その中央で見つめ合う視線は、やはり綺麗な鳥を捕らえる。
「手当なら……、…ちゃう。
お前の意志一つで、更に操ることも…止め刺すことも出来る。
いややったら従えって話か」
「当たりばい」
にこりと笑った千歳に、嘆息を一つ吐いて白石は手から武器を消した。
視線を一度部下たちに向けてから、ゆっくり千歳の傍に歩いてくる細い肢体に手を伸ばした。その手に、その白い指が重なる。
心臓が五月蠅い。
だって、欲しかった。
この鳥が、どうしても欲しかったんだ。
「……千歳。やっぱりお前は甘い」
耳を掠めたのは、白石の笑い声と自信に満ちた声。
「今や! 一斉射撃!」
白石の命令に躊躇うことなく構えていた銃の引き金を引いた北の軍の兵士に、小石川が反射で盾を出現させ、財前他陣地にいる部下達を庇う。
だが千歳はそうもいかない。それよりなにより、千歳の前にいる白石自身、蜂の巣になるのに。
「白石!!」
小石川の絶叫を耳に捕らえた瞬間、白石の身体は大きな巨躯に抱き込まれていた。
鼻をくすぐるのは、あの愛撫の中で知った匂い。
身体を包む温もりは、あの快楽の中でもうろうと掴んだ暖かさ。
「俺は、そげんこつどうでもよか」
銃声が去った後、耳をあの一瞬掠めた声を疑った。
自分の足や腕は被弾したが、身体の致命傷となる場所に銃創はない。
何故かと、考える理由もなかった。
自分を抱きしめて、敵なのに庇って、全身夥しい怪我と血に汚れた巨躯がそれでも立ってなお、自分をきつく抱く。
「……………」
理解、出来ない。
したくない。
なんなんだ。この男は。
なんなんだ。本当に、本当に自分が欲しいだけなのか。本当にそんなしょうもない価値に命さえ賭けるような馬鹿なのか。救いようのない。
「……白石」
息絶える前のような、荒い呼吸が耳を打った。
「…俺も、北に行けばよかの?」
「……なに、言うて」
「…お前に、愛されるには、どうしたらよか?」
「……おまえ」
「……時間も、隙間もお前には端からなかった。
他に、お前を得る方法なんかなかったんばい。
…それでも俺は欲しかった。お前が欲しかった。どうしても欲しかった。
……白石」
呼ばれて意味もわからず見上げた先、自分を見下ろす柔らかい優しい笑み。瞳の奥の慈しむ、黒の滲んだ瞳。

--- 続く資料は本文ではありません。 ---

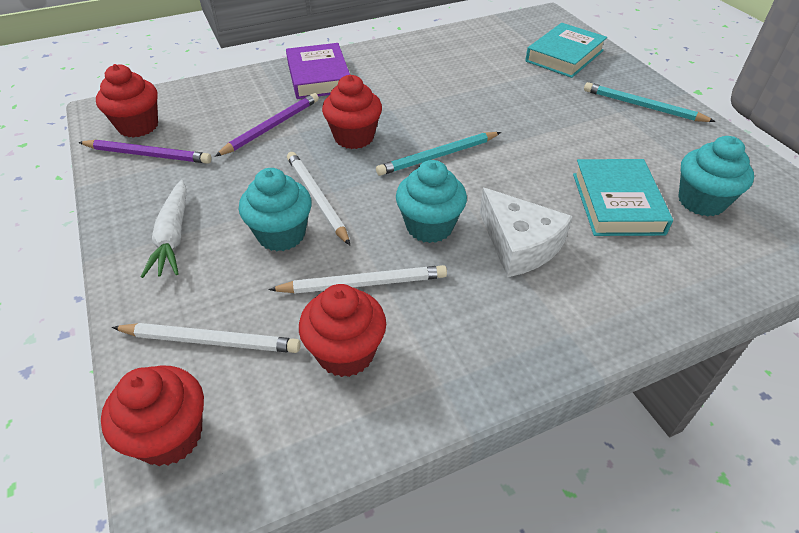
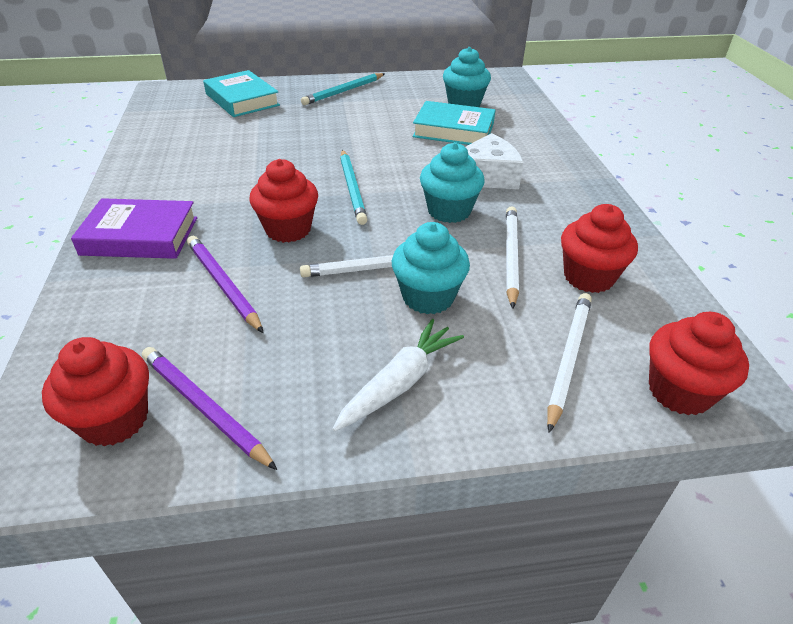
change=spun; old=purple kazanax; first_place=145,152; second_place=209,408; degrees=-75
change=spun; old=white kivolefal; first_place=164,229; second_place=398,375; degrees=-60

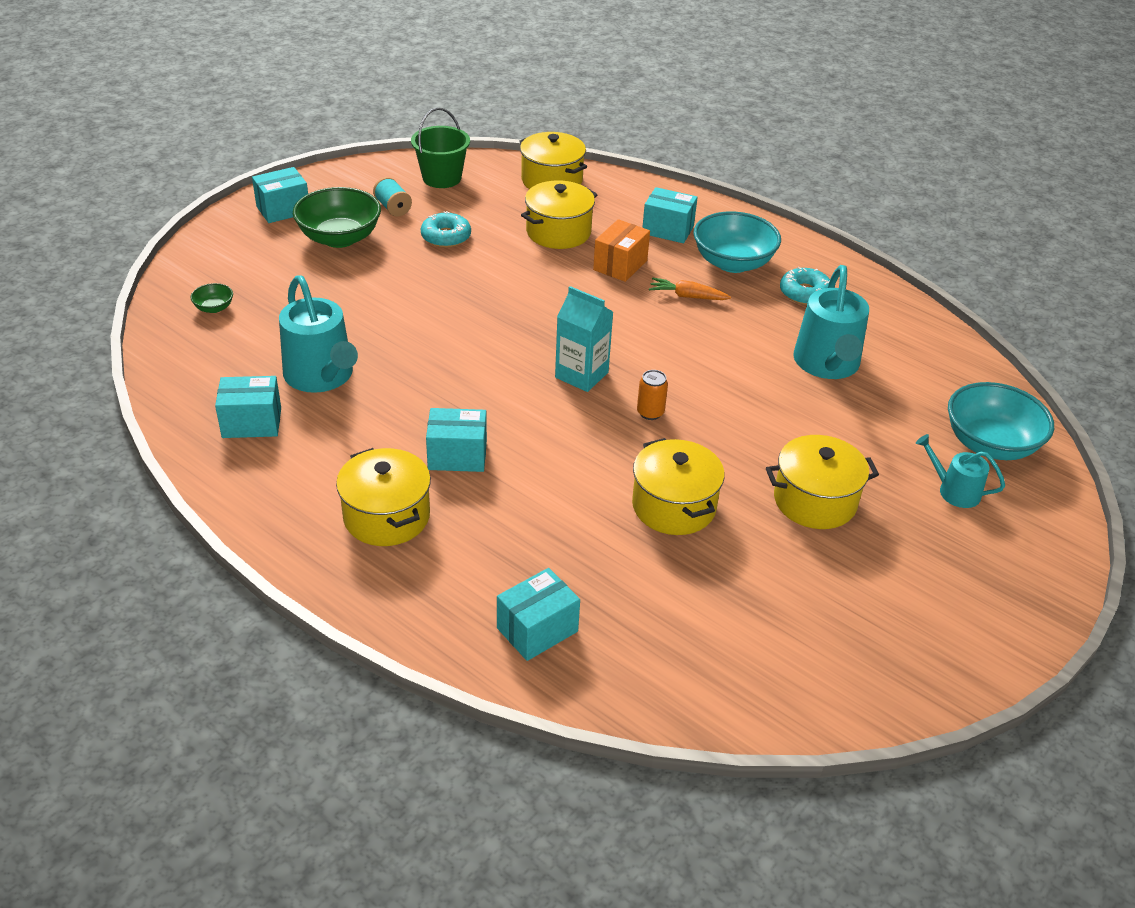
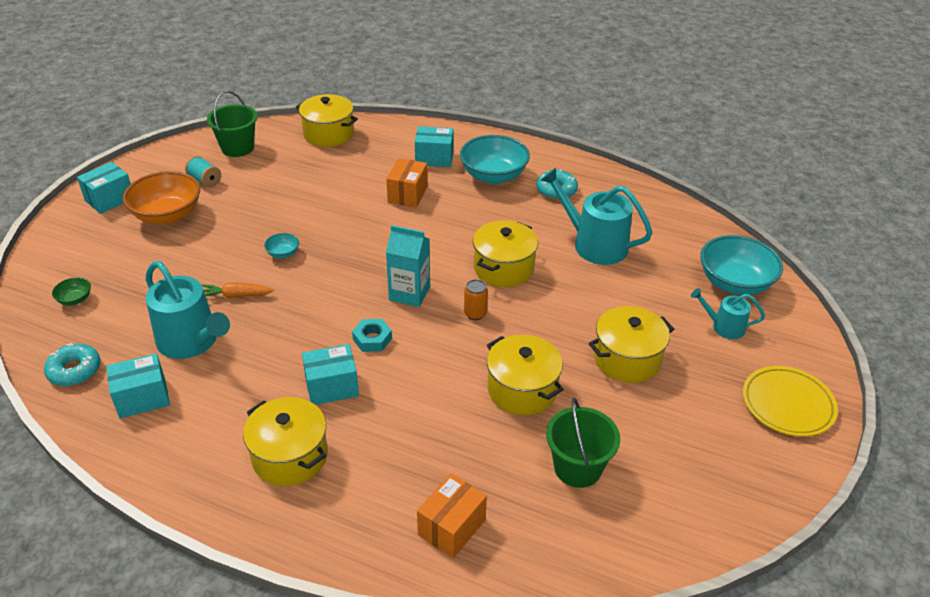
change=appeared; new=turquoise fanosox; second_place=281,245
change=appeared; new=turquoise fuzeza; second_place=372,335
change=appeared; new=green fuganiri; second_place=583,443
change=appeared; new=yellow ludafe; second_place=790,401
change=relocated; old=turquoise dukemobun; first_place=446,229; second_place=72,364
change=relocated; old=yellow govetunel; first_place=559,214; second_place=505,253
change=relocated; old=orange kivolefal; first_place=690,289; second_place=238,290
change=colour; old=green fanosox; new=orange fanosox; first_place=337,217; second_place=161,198
change=colour; old=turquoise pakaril; new=orange pakaril; first_place=538,614; second_place=452,516
change=spun; old=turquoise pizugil; first_place=831,322; second_place=597,216; degrees=135

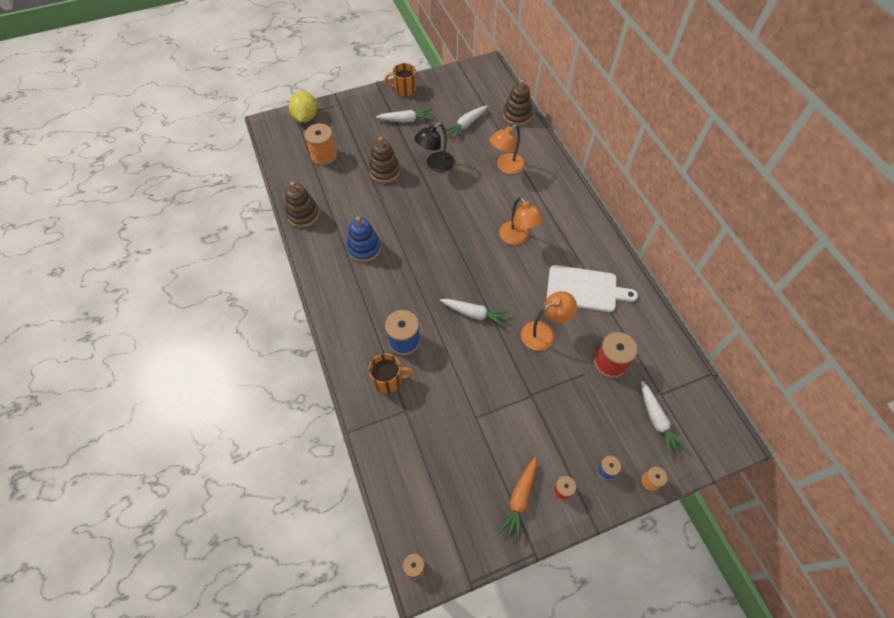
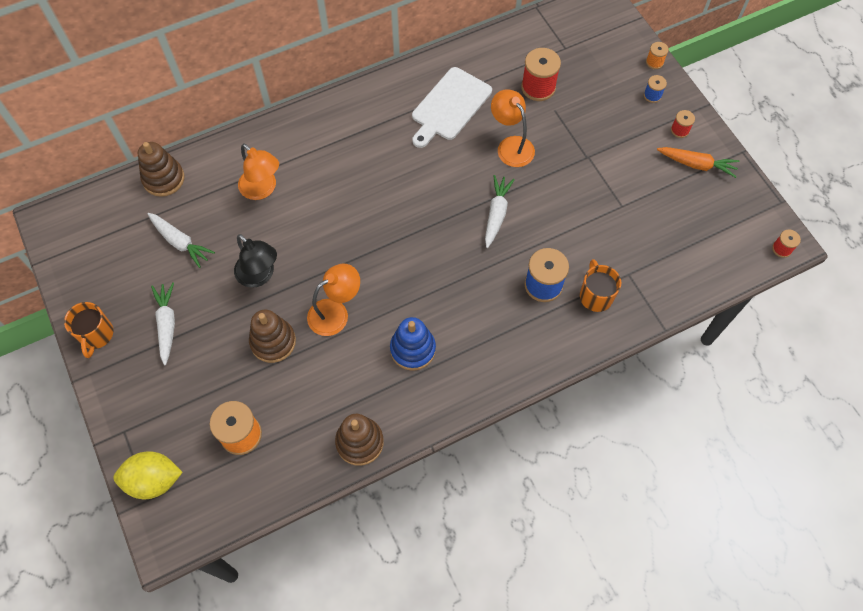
change=missing; old=white kivolefal; first_place=664,418
change=relocated; old=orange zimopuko; first_place=521,221; second_place=333,300
change=spun; old=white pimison; first_place=592,288; second_place=452,107; degrees=-150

金縛りのように動けずにいると、柔らかいキスが降った。
ほんの少し唇に重なっただけのキスは、血の味がした。
「……愛してる。…そう言ったら、…こっちば、向いてくれっと?」
「……ちとせ……」
茫然とそう呼んだ。その瞬間、力を失った巨躯がその場に崩れ落ちた。
わからないことの方が、きっと多いんだ。
それでもわからなくて、なにもわからなくて再び武器に変えた腕で敵陣を凪いだ。
向こうが怯んだ隙に駆け寄って来た部下に、侑士と千歳を回収するよう命じて自分も車に飛び乗る。
撃たれた足が痛むとか、そんなことはどうでもいい。
放置すれば死んだかもしれない、それで清々した筈の千歳を助けようとしている理由も、考えたくなかった。
今は何一つ、考えたくなかった。